A root appearing in a set of documents referred to as Definitive Linguistic Notes (DLN) written around 1959, with the gloss “hard, difficult” (PE17/154). An apparent draft of this note had a longer gloss “hard, stiff, difficult, cumbrous, slow” for √GUR (PE17/172). In the more extensive notes, Tolkien gave a variety of Quenya (ur-) and Sindarin (gor-) derivatives of this root, but noted that “Sindarin owing to approach of √GUR- to other stems (as ÑGUR- “death”, ÑGOR- “terror, dread”) tends to use gor- in a very strong sense of things very painful and horrible to do; and uses dír- (tough) for lesser efforts” (PE17/154).

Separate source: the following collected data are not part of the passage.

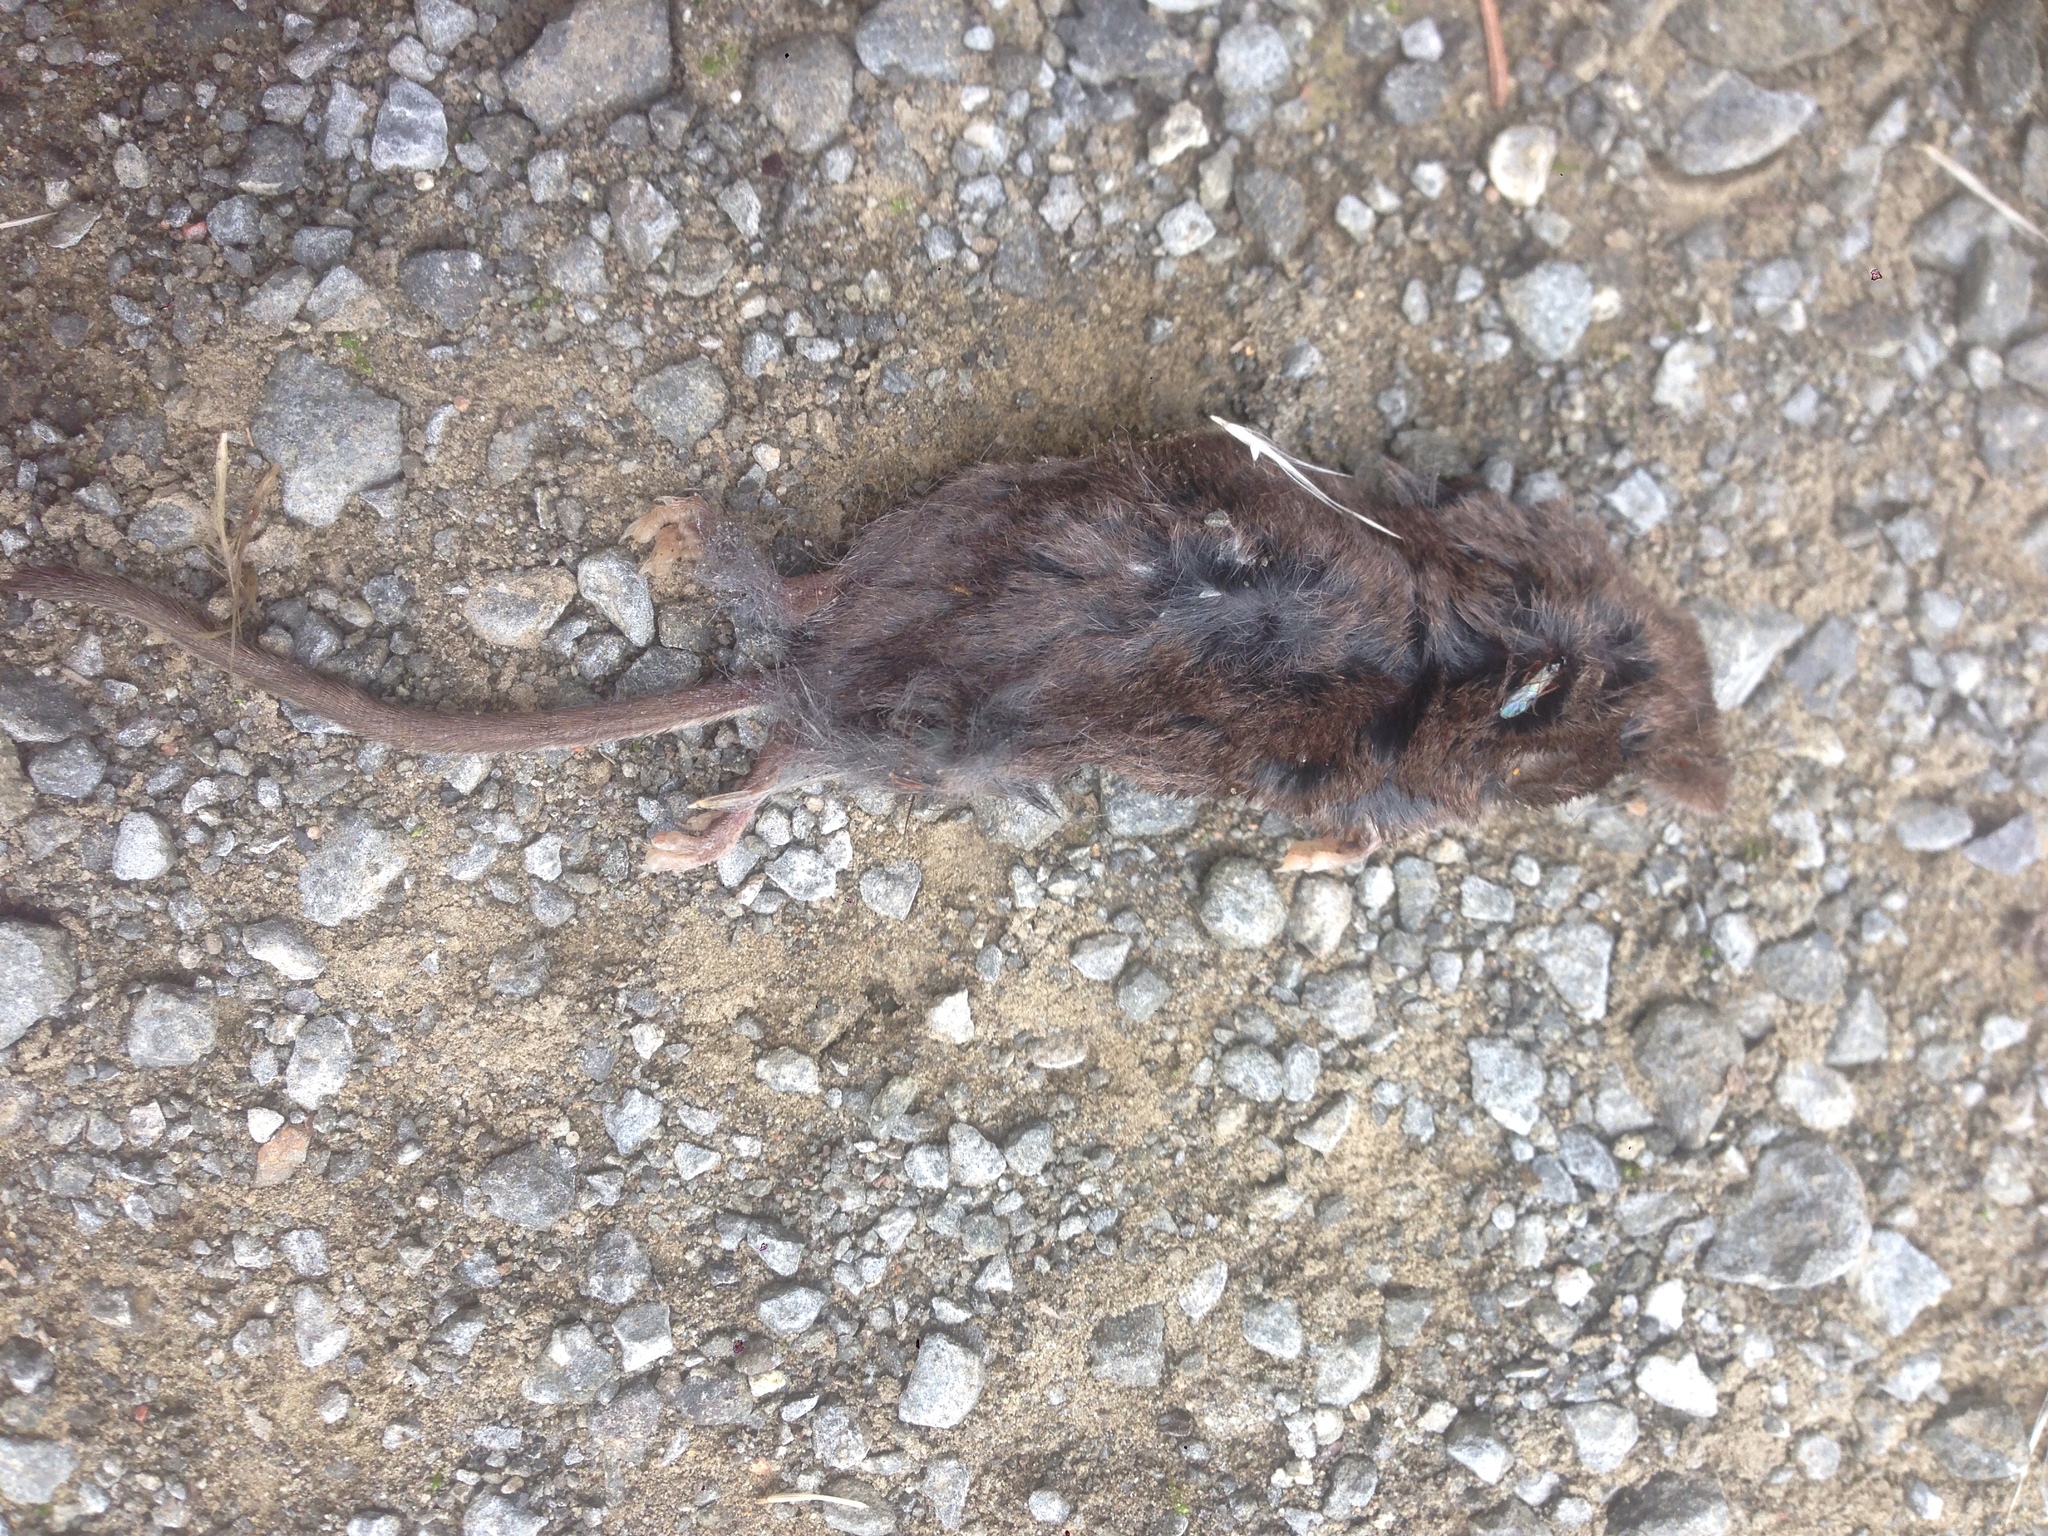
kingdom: Animalia
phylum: Chordata
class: Mammalia
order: Soricomorpha
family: Soricidae
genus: Sorex
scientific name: Sorex vagrans
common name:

As an example, Tolkien contrasted S. gorbedui “only to be said with horror or grief, lamentable to tell” versus S. dirbedui “hard to utter, difficult to pronounce”.
Thus it seems as a prefix, this root took on a distinctly negative tone in Sindarin, though some of its other derivatives were more neutral, as in S. gordh “difficult, laborious” and S. gorn “hard, stiff, thrawn”. The last of these was given as a word used for the Dwarves (PE17/46), although there were several other competing forms such as S. dern and S. dorn of similar meaning, all coined around 1959-60.